Integrating I/O into data models and DataFrames
I'm working on a Polars DataFrame plugin library called httpolars.
I was a big fan of how Patito combined Pydantic with Polars to "put the data model in the DataFrame". If you're not familiar, it validates DataFrames both row-wise and column-wise for considerations like dtype and uniqueness.
I saw Patito as continuing an existing theme of Pydantic features that aimed to "put the IO in the data model", as I called it.
Types like NewPath
/FilePath
would validate the non-/existence of files.
At the conceptual level, this elevates file system concerns from program side effects to part of the type system (in the context of a Pydantic data model).
Combining the ideas above (IO → data model → DataFrame) you're “putting the IO in the DataFrame”.
But before we get too comfy: this wasn't the end of the matter! The true data source is often a web API.

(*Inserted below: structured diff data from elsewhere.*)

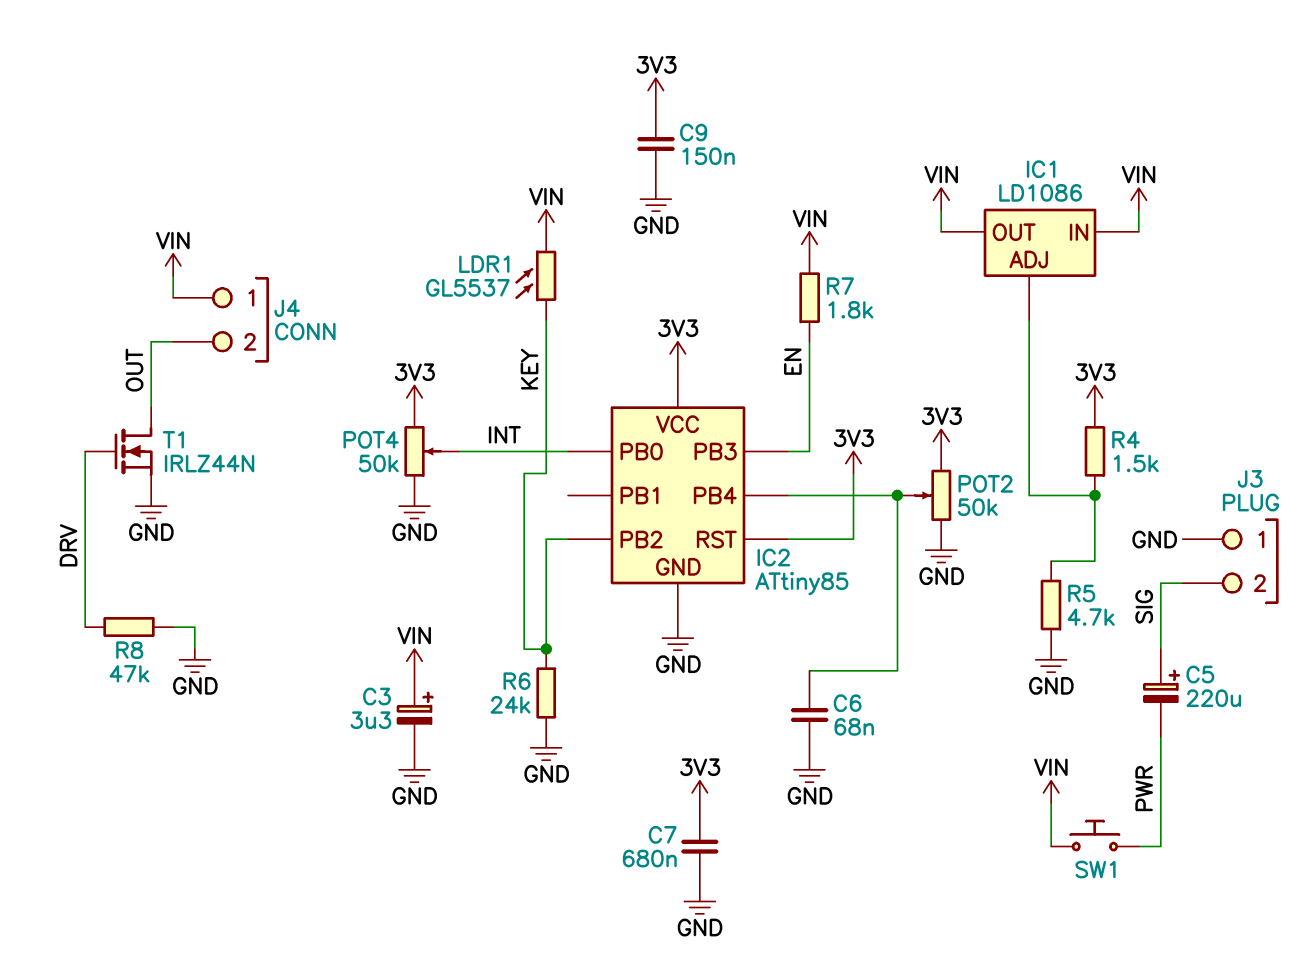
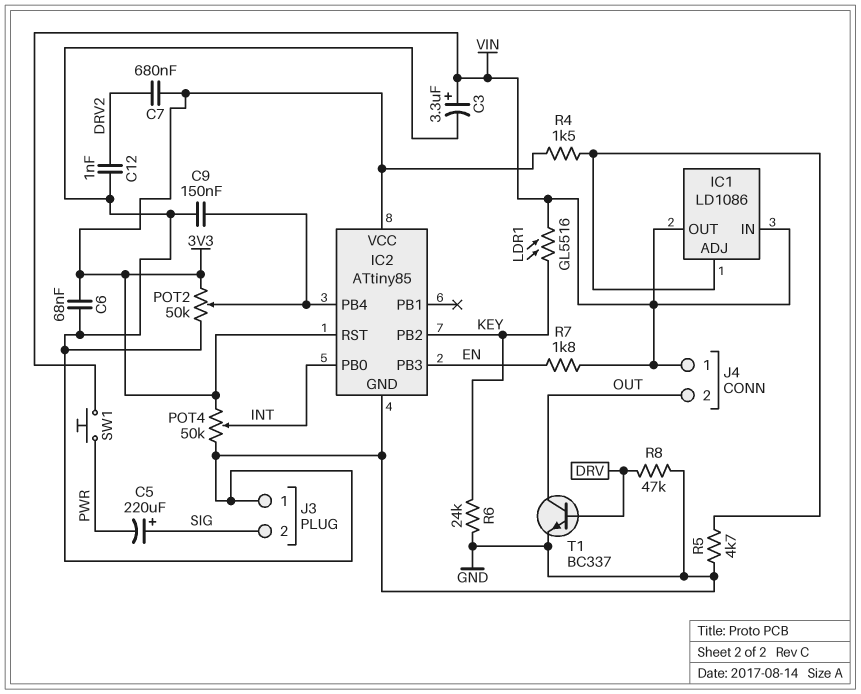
C6: 68nF (GND, IC2/PB4) -> 68nF (3V3, GND)
C7: 680nF (3V3, GND) -> 680nF (3V3, DRV2)
C9: 150nF (3V3, GND) -> 150nF (GND, IC2/PB4)
C12: none -> 1nF (DRV2, GND)
LDR1: GL5537 (KEY, VIN) -> GL5516 (KEY, VIN)
T1: NMOS IRLZ44N (G DRV, D OUT, S GND) -> NPN BC337 (B DRV, C OUT, E GND)

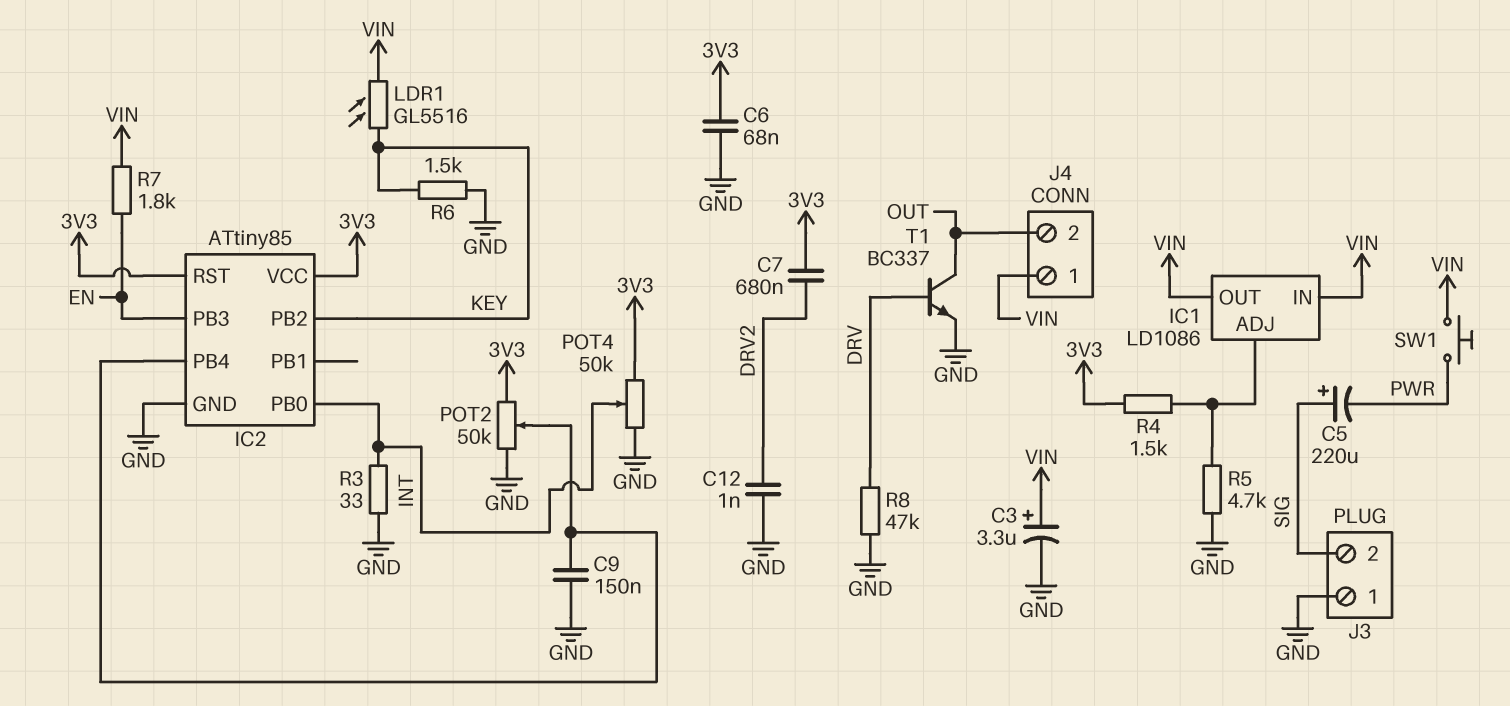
R3: none -> 33 (GND, INT)
R6: 24k (GND, KEY) -> 1.5k (GND, KEY)

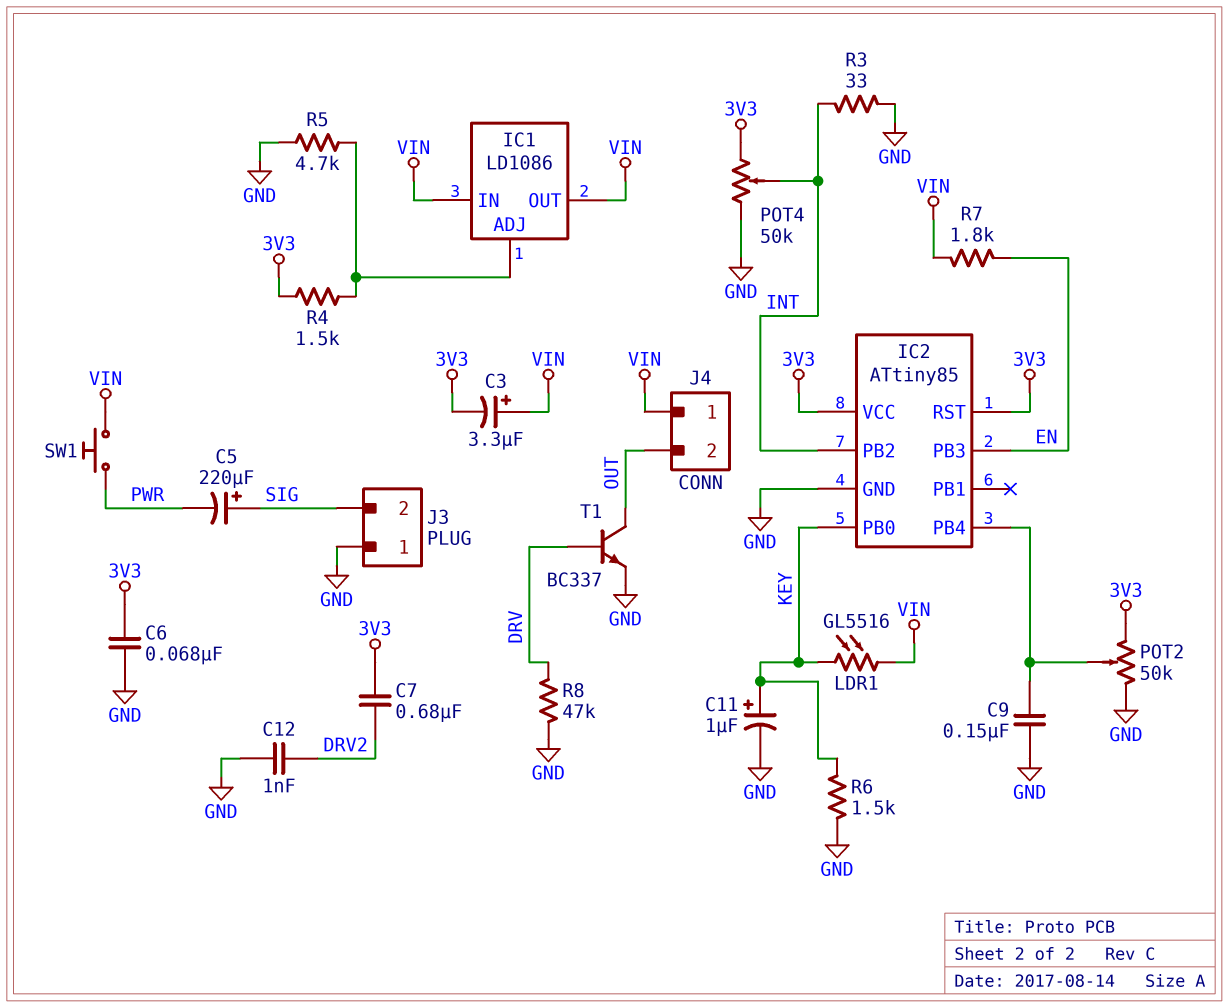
C3: 3.3uF (plus VIN, minus GND) -> 3.3uF (plus VIN, minus 3V3)
C11: none -> 1uF (plus KEY, minus GND)
IC2 pin PB0: INT -> KEY
IC2 pin PB2: KEY -> INT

Put The Web IO In The DataFrame
"IO" typically indicates we're ingesting a ready-made file (whether local/online). Often in reality an API serves our dataset (proxies it), and we need to ask for it piece by piece, constantly double-checking our auth is still valid, and that we didn't get rejected for asking too fast (rate-limited retries), etc.
In this case, to merely put file IO in the DataFrame, we're stopping short, there's still got to be this step of "download then write to disk". We should really aim to start at the API: put the web IO in the DataFrame!
You're going to want request caching for any sufficiently large web datasets
Or else restarting the process will be slow and painful. We'll come back to this in part 3.
This led me to the question of how I do that, given that Polars only reads whole files.
It's well-known that you can extend Polars in Rust with PyO3 plugins. If I could do that, what if I put the Web IO in the DataFrame?
Polars plugins are a mix of Rust/Python that compile to a binary Python can import
I wrote PyO3 Python extensions for the first time in late 2023. Marco Gorelli's recent tutorial is excellent and my top recommendation to get started. My completed version of it is here.
I've seen this covered in multiple talks, the upshot of which is "calling Rust is faster than
calling Python" (i.e. mapping a Python function row-wise with Expr.map_elements
). Here are a few:
- Ritchie Vink, PyData Eindhoven keynote (2023) Keynote on Polars Plugins
- Ritchie Vink, PyData NYC (2023) Polars: DataFrames in the multi-core era [part 4, at 23m16s]
Wrapping reqwest in a Polars plugin: the birth of httpolars
httpolars is a Polars plugin wrapping HTTP call capabilities of the Rust library reqwest. reqwest has a familiar usage style also seen in Python's httpx (or requests before it): you configure a client, pass parameters/headers/etc, get back a response, check its status code, read its response text/content.
httpolars plumbs reqwest
into the "Polars native expressions API" (in other words, talking to its Rust internals),
enabling direct API calls from DataFrame values.
Polars is the way it is for a reason
The performance focus of Polars belies its pursuit of real-time (or at least time-sensitive) data processing applications and scaling to large datasets, so httpolars likewise adopts this stance.
Its Rust internals also exhibit strong type safety, producing a user experience where I find
myself more confident about "what exactly I'm working with" (compare this to the prevalence of
the ambiguous object
dtype in Pandas).
It further exhibits clarity in its operations,
aiming for code readability and ultimately maintainability.
That Polars methods aren't overloaded like the []
operator is in Pandas
was recently picked up on by both Ben Feifke and Francis Wolinski (🇫🇷).
Put the HTTP status codes in the DataFrame
In an ideal world (and with toy problems) we get the new data in the DataFrame without a hitch. With real data, a HTTP library is bound to hit errors, and should handle them distinctly.
The goal of httpolars isn't to go to heroic lengths for all possible edge cases, but to present a reliable and robust approach for the common use case. It is undoubtedly simple for this approach to smooth a lot of web API IO, and thus make us fast and our programs clear.
Traditional DataFrame operations would not account for HTTP-specific issues like API rate limiting or failed requests due to server errors. These fall more under the umbrella of "side effects" (non-deterministic aspects of the system not directly due to program behaviour).
httpolars handles these and thus we can distinguish null values due to dropped requests from genuine null responses from APIs, which mishandling might otherwise confuse and subtly degrade our analyses.
Additionally, features like retry logic for specific status codes (e.g., 429: Too Many Requests) are considered to keep the fetch operations robust despite the realities of flakey servers.